The misnamed Inflation Reduction Act will also give the health and human services secretary the power to effectively set the price of 20 drugs sold to Medicare beneficiaries. This will reduce future investment in lifesaving drugs and lead to higher prices of unregulated drugs.

On Aug. 24, President Joe Biden announced his administration would transfer up to $20,000 of student loan debts per borrower onto American taxpayers at a cost of between about $500 billion and $1 trillion. Unless overturned by the courts, that will retroactively reduce the price of college, law school, and medical school for millions of students fortunate enough to have their debts canceled.

However, by establishing the precedent that student loan debt might be canceled, the administration’s actions will encourage future students to take on more debt and will make it easier for colleges to raise tuition in the future. After all, the students that attend affordable colleges will benefit less from such debt transfers.

On Aug. 9, Biden signed the Creating Helpful Incentives to Produce Semiconductors for America (CHIPS) Act, which included $280 billion for tax credits to semiconductor manufacturers, corporate handouts to technology companies, and other new funding for federal agencies.

But while businesses in government-favored industries will get sweetheart deals to encourage them to invest, the companies that aren’t fortunate enough to qualify for those corporate handouts will face a less investment-friendly tax code in 2022 and beyond.

Businesses will lose the ability to deduct research and development and capital expenses in the year they bear those costs.
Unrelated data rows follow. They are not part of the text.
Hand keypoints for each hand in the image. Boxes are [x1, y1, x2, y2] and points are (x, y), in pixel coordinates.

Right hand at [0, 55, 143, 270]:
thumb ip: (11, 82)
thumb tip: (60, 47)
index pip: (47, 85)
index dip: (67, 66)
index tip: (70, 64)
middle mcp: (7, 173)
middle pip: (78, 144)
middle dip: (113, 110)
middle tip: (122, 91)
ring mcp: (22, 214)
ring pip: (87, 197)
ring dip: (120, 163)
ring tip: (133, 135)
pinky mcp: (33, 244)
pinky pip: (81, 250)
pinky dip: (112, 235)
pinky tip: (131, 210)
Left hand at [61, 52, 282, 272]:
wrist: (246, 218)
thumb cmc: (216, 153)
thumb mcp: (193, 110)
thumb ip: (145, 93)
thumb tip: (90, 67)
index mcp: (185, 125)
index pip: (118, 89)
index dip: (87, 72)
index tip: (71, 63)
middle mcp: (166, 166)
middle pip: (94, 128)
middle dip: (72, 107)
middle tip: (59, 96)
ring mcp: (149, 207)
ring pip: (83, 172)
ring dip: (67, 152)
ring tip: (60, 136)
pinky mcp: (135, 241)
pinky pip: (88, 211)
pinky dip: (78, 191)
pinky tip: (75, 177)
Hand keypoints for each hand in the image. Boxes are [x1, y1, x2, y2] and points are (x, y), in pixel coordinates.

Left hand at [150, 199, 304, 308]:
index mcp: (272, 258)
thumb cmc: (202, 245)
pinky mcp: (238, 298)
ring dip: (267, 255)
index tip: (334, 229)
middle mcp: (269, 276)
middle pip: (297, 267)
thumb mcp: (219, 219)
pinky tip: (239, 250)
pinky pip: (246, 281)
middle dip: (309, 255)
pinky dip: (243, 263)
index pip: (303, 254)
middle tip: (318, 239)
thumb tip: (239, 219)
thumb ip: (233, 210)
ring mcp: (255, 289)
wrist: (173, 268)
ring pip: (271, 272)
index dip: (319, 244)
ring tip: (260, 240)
Businesses are losing expensing for research and development in 2022, and they are set to gradually lose capital expensing between 2023 and 2027. That adds insult to injury for businesses that aren’t in favored industries, as the cost of investing is already skyrocketing amid soaring interest rates.

The federal government took a socialist turn in the summer of 2022. Federal lawmakers chose a handful of industries that they deemed worthy of investment (and some that they deemed unworthy), and they used the tax code and other policies to effectively change the prices of those investments.

In a free economy, many thousands of interactions between ordinary buyers and sellers of goods and services determine prices. Prices reflect the reality of production costs and trade-offs, and they reflect the accumulated knowledge and preferences of everyone in the market.

There’s wisdom in the decisions of millions of ordinary men and women. But Congress and the president have overruled that wisdom.